§ **TASK INSTRUCTIONS**: Retype, exactly as they appear below, the lines between the line holding "(fp_line (start -9 -8.95)" and the line holding "(fp_line (start 9 15.7) (end 9", both ends included.

──────

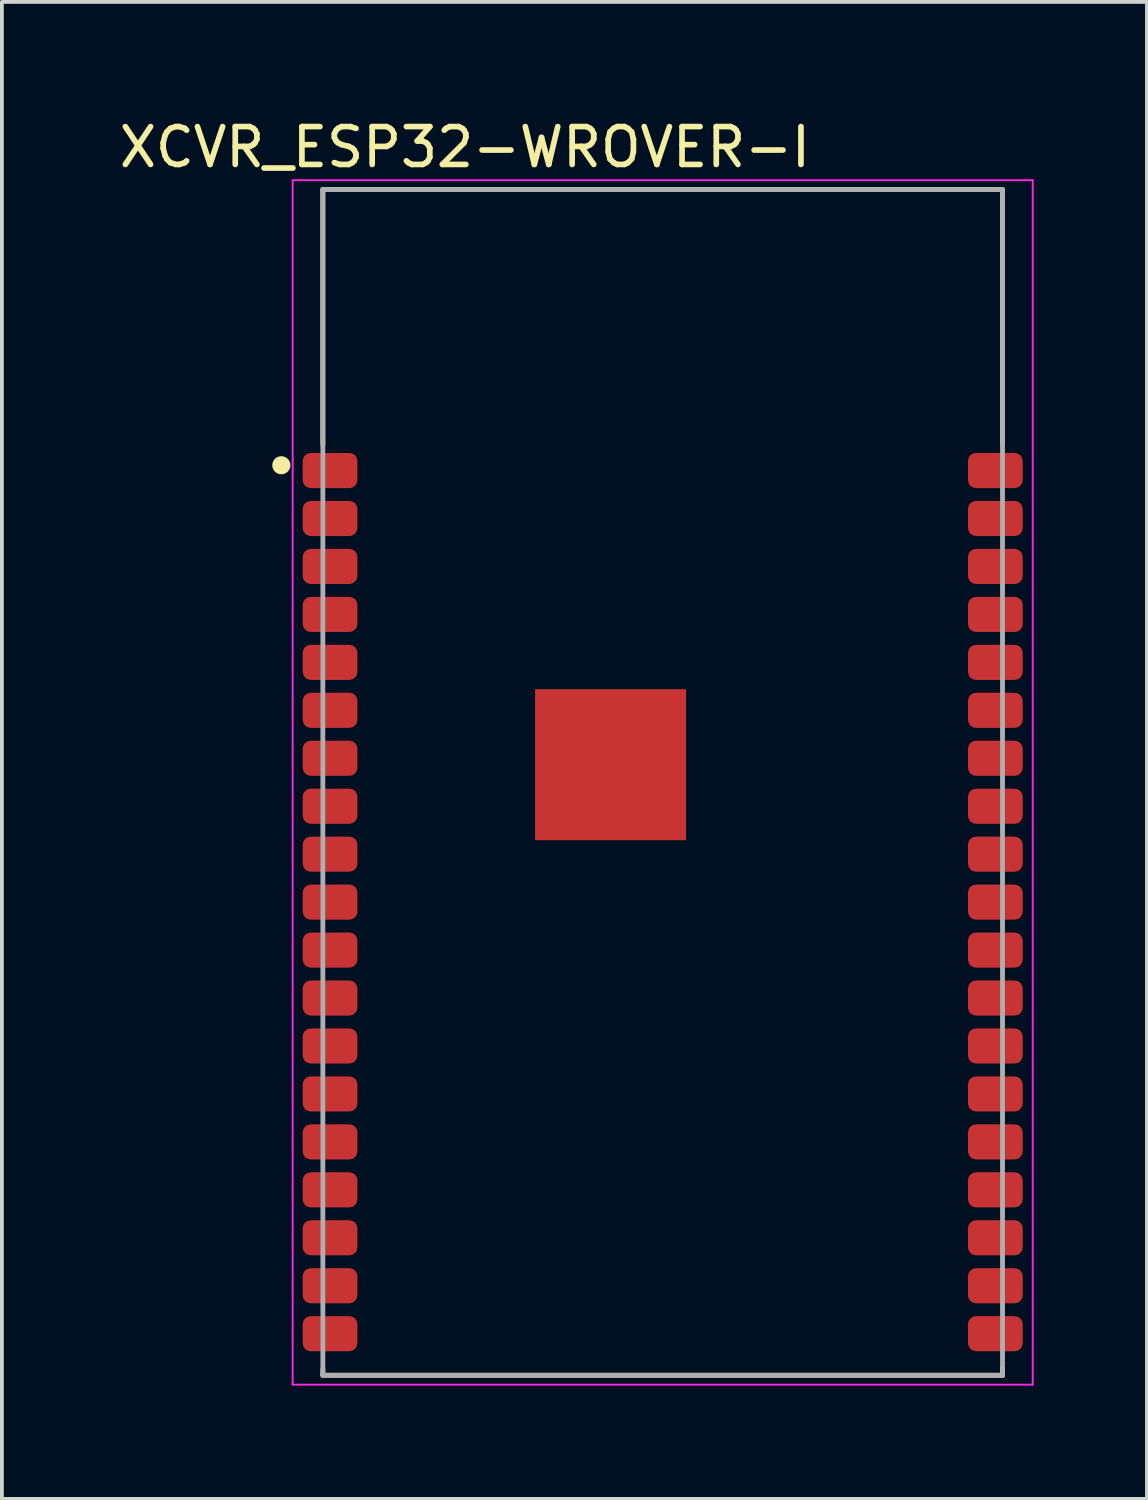
<source format=kicad_pcb>
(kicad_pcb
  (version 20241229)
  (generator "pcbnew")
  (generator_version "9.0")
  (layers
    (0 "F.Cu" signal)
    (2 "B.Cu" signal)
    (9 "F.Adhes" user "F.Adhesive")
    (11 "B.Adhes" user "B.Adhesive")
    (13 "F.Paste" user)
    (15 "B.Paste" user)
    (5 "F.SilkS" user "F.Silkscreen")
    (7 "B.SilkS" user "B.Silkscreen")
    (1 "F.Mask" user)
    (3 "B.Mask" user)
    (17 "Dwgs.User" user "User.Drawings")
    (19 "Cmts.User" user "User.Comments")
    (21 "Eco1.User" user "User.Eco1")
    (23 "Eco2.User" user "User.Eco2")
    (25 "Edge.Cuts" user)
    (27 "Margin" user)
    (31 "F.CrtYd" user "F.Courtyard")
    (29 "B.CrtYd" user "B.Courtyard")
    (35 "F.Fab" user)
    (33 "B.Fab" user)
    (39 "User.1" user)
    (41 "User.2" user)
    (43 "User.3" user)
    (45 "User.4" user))
  (footprint "XCVR_ESP32-WROVER-I"
    (layer "F.Cu")
    (at 14.501 17.672)
    (property "Reference" "XCVR_ESP32-WROVER-I" (at -5.237 -16.823 0) (layer "F.SilkS") (effects (font (size 1.002 1.002) (thickness 0.15))))
    (attr smd)
    (fp_line (start -9 -15.7) (end 9 -15.7) (stroke (width 0.127) (type solid)) (layer "F.SilkS"))
    (fp_line (start -9 -8.95) (end -9 -15.7) (stroke (width 0.127) (type solid)) (layer "F.SilkS"))
    (fp_line (start -9 15.55) (end -9 15.7) (stroke (width 0.127) (type solid)) (layer "F.SilkS"))
    (fp_line (start -9 15.7) (end 9 15.7) (stroke (width 0.127) (type solid)) (layer "F.SilkS"))
    (fp_line (start 9 -15.7) (end 9 -8.95) (stroke (width 0.127) (type solid)) (layer "F.SilkS"))
    (fp_line (start 9 15.7) (end 9 15.5) (stroke (width 0.127) (type solid)) (layer "F.SilkS"))
    (fp_circle (center -10.1 -8.4) (end -9.98 -8.4) (stroke (width 0.24) (type solid)) (fill no) (layer "F.SilkS"))
    (fp_poly (pts (xy -2.648 -1.735) (xy -0.115 -1.735) (xy -0.115 0.796) (xy -2.648 0.796)) (stroke (width 0.01) (type solid)) (fill yes) (layer "F.Paste"))
    (fp_line (start -9.8 -15.95) (end 9.8 -15.95) (stroke (width 0.05) (type solid)) (layer "F.CrtYd"))
    (fp_line (start -9.8 15.95) (end -9.8 -15.95) (stroke (width 0.05) (type solid)) (layer "F.CrtYd"))
    (fp_line (start 9.8 -15.95) (end 9.8 15.95) (stroke (width 0.05) (type solid)) (layer "F.CrtYd"))
    (fp_line (start 9.8 15.95) (end -9.8 15.95) (stroke (width 0.05) (type solid)) (layer "F.CrtYd"))
    (fp_line (start -9 -15.7) (end 9 -15.7) (stroke (width 0.127) (type solid)) (layer "F.Fab"))
    (fp_line (start -9 15.7) (end -9 -15.7) (stroke (width 0.127) (type solid)) (layer "F.Fab"))
    (fp_line (start 9 -15.7) (end 9 15.7) (stroke (width 0.127) (type solid)) (layer "F.Fab"))
    (fp_line (start 9 15.7) (end -9 15.7) (stroke (width 0.127) (type solid)) (layer "F.Fab"))
    (pad "1" smd roundrect (at -8.81 -8.26) (size 1.45 0.93) (layers "F.Cu" "F.Mask" "F.Paste") (roundrect_rratio 0.23))
    (pad "2" smd roundrect (at -8.81 -6.99) (size 1.45 0.93) (layers "F.Cu" "F.Mask" "F.Paste") (roundrect_rratio 0.23))
    (pad "3" smd roundrect (at -8.81 -5.72) (size 1.45 0.93) (layers "F.Cu" "F.Mask" "F.Paste") (roundrect_rratio 0.23))
    (pad "4" smd roundrect (at -8.81 -4.45) (size 1.45 0.93) (layers "F.Cu" "F.Mask" "F.Paste") (roundrect_rratio 0.23))
    (pad "5" smd roundrect (at -8.81 -3.18) (size 1.45 0.93) (layers "F.Cu" "F.Mask" "F.Paste") (roundrect_rratio 0.23))
    (pad "6" smd roundrect (at -8.81 -1.91) (size 1.45 0.93) (layers "F.Cu" "F.Mask" "F.Paste") (roundrect_rratio 0.23))
    (pad "7" smd roundrect (at -8.81 -0.64) (size 1.45 0.93) (layers "F.Cu" "F.Mask" "F.Paste") (roundrect_rratio 0.23))
    (pad "8" smd roundrect (at -8.81 0.63) (size 1.45 0.93) (layers "F.Cu" "F.Mask" "F.Paste") (roundrect_rratio 0.23))
    (pad "9" smd roundrect (at -8.81 1.9) (size 1.45 0.93) (layers "F.Cu" "F.Mask" "F.Paste") (roundrect_rratio 0.23))
    (pad "10" smd roundrect (at -8.81 3.17) (size 1.45 0.93) (layers "F.Cu" "F.Mask" "F.Paste") (roundrect_rratio 0.23))
    (pad "11" smd roundrect (at -8.81 4.44) (size 1.45 0.93) (layers "F.Cu" "F.Mask" "F.Paste") (roundrect_rratio 0.23))
    (pad "12" smd roundrect (at -8.81 5.71) (size 1.45 0.93) (layers "F.Cu" "F.Mask" "F.Paste") (roundrect_rratio 0.23))
    (pad "13" smd roundrect (at -8.81 6.98) (size 1.45 0.93) (layers "F.Cu" "F.Mask" "F.Paste") (roundrect_rratio 0.23))
    (pad "14" smd roundrect (at -8.81 8.25) (size 1.45 0.93) (layers "F.Cu" "F.Mask" "F.Paste") (roundrect_rratio 0.23))
    (pad "15" smd roundrect (at -8.81 9.52) (size 1.45 0.93) (layers "F.Cu" "F.Mask" "F.Paste") (roundrect_rratio 0.23))
    (pad "16" smd roundrect (at -8.81 10.79) (size 1.45 0.93) (layers "F.Cu" "F.Mask" "F.Paste") (roundrect_rratio 0.23))
    (pad "17" smd roundrect (at -8.81 12.06) (size 1.45 0.93) (layers "F.Cu" "F.Mask" "F.Paste") (roundrect_rratio 0.23))
    (pad "18" smd roundrect (at -8.81 13.33) (size 1.45 0.93) (layers "F.Cu" "F.Mask" "F.Paste") (roundrect_rratio 0.23))
    (pad "19" smd roundrect (at -8.81 14.6) (size 1.45 0.93) (layers "F.Cu" "F.Mask" "F.Paste") (roundrect_rratio 0.23))
    (pad "20" smd roundrect (at 8.81 14.6 180) (size 1.45 0.93) (layers "F.Cu" "F.Mask" "F.Paste") (roundrect_rratio 0.23))
    (pad "21" smd roundrect (at 8.81 13.33 180) (size 1.45 0.93) (layers "F.Cu" "F.Mask" "F.Paste") (roundrect_rratio 0.23))
    (pad "22" smd roundrect (at 8.81 12.06 180) (size 1.45 0.93) (layers "F.Cu" "F.Mask" "F.Paste") (roundrect_rratio 0.23))
    (pad "23" smd roundrect (at 8.81 10.79 180) (size 1.45 0.93) (layers "F.Cu" "F.Mask" "F.Paste") (roundrect_rratio 0.23))
    (pad "24" smd roundrect (at 8.81 9.52 180) (size 1.45 0.93) (layers "F.Cu" "F.Mask" "F.Paste") (roundrect_rratio 0.23))
    (pad "25" smd roundrect (at 8.81 8.25 180) (size 1.45 0.93) (layers "F.Cu" "F.Mask" "F.Paste") (roundrect_rratio 0.23))
    (pad "26" smd roundrect (at 8.81 6.98 180) (size 1.45 0.93) (layers "F.Cu" "F.Mask" "F.Paste") (roundrect_rratio 0.23))
    (pad "27" smd roundrect (at 8.81 5.71 180) (size 1.45 0.93) (layers "F.Cu" "F.Mask" "F.Paste") (roundrect_rratio 0.23))
    (pad "28" smd roundrect (at 8.81 4.44 180) (size 1.45 0.93) (layers "F.Cu" "F.Mask" "F.Paste") (roundrect_rratio 0.23))
    (pad "29" smd roundrect (at 8.81 3.17 180) (size 1.45 0.93) (layers "F.Cu" "F.Mask" "F.Paste") (roundrect_rratio 0.23))
    (pad "30" smd roundrect (at 8.81 1.9 180) (size 1.45 0.93) (layers "F.Cu" "F.Mask" "F.Paste") (roundrect_rratio 0.23))
    (pad "31" smd roundrect (at 8.81 0.63 180) (size 1.45 0.93) (layers "F.Cu" "F.Mask" "F.Paste") (roundrect_rratio 0.23))
    (pad "32" smd roundrect (at 8.81 -0.64 180) (size 1.45 0.93) (layers "F.Cu" "F.Mask" "F.Paste") (roundrect_rratio 0.23))
    (pad "33" smd roundrect (at 8.81 -1.91 180) (size 1.45 0.93) (layers "F.Cu" "F.Mask" "F.Paste") (roundrect_rratio 0.23))
    (pad "34" smd roundrect (at 8.81 -3.18 180) (size 1.45 0.93) (layers "F.Cu" "F.Mask" "F.Paste") (roundrect_rratio 0.23))
    (pad "35" smd roundrect (at 8.81 -4.45 180) (size 1.45 0.93) (layers "F.Cu" "F.Mask" "F.Paste") (roundrect_rratio 0.23))
    (pad "36" smd roundrect (at 8.81 -5.72 180) (size 1.45 0.93) (layers "F.Cu" "F.Mask" "F.Paste") (roundrect_rratio 0.23))
    (pad "37" smd roundrect (at 8.81 -6.99 180) (size 1.45 0.93) (layers "F.Cu" "F.Mask" "F.Paste") (roundrect_rratio 0.23))
    (pad "38" smd roundrect (at 8.81 -8.26 180) (size 1.45 0.93) (layers "F.Cu" "F.Mask" "F.Paste") (roundrect_rratio 0.23))
    (pad "39" smd rect (at -1.38 -0.47) (size 4 4) (layers "F.Cu" "F.Mask"))
    (zone (net_name "") (layer "F.Cu") (hatch full 0.508) (connect_pads) (min_thickness 0.01) (filled_areas_thickness no) (keepout (tracks not_allowed) (vias not_allowed) (pads not_allowed) (copperpour not_allowed) (footprints allowed)) (placement (enabled no)) (fill) (polygon (pts (xy 5.471 1.972) (xy 23.501 1.972) (xy 23.501 8.341) (xy 5.471 8.341))))
    (zone (net_name "") (layers "F.Cu" "B.Cu") (hatch full 0.508) (connect_pads) (min_thickness 0.01) (filled_areas_thickness no) (keepout (tracks allowed) (vias not_allowed) (pads allowed) (copperpour allowed) (footprints allowed)) (placement (enabled no)) (fill) (polygon (pts (xy 5.478 1.972) (xy 23.501 1.972) (xy 23.501 8.348) (xy 5.478 8.348))))
    (zone (net_name "") (layer "B.Cu") (hatch full 0.508) (connect_pads) (min_thickness 0.01) (filled_areas_thickness no) (keepout (tracks not_allowed) (vias not_allowed) (pads not_allowed) (copperpour not_allowed) (footprints allowed)) (placement (enabled no)) (fill) (polygon (pts (xy 5.472 1.972) (xy 23.501 1.972) (xy 23.501 8.342) (xy 5.472 8.342)))))
  (gr_rect
    (start -3 -3)
    (end 27.326 36.647)
    (stroke (width 0.1) (type default))
    (fill no)
    (layer "Edge.Cuts")))
</source>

──────

§ **RESPONSE TO THE EXERCISE**:
    (fp_line (start -9 -8.95) (end -9 -15.7) (stroke (width 0.127) (type solid)) (layer "F.SilkS"))
    (fp_line (start -9 15.55) (end -9 15.7) (stroke (width 0.127) (type solid)) (layer "F.SilkS"))
    (fp_line (start -9 15.7) (end 9 15.7) (stroke (width 0.127) (type solid)) (layer "F.SilkS"))
    (fp_line (start 9 -15.7) (end 9 -8.95) (stroke (width 0.127) (type solid)) (layer "F.SilkS"))
    (fp_line (start 9 15.7) (end 9 15.5) (stroke (width 0.127) (type solid)) (layer "F.SilkS"))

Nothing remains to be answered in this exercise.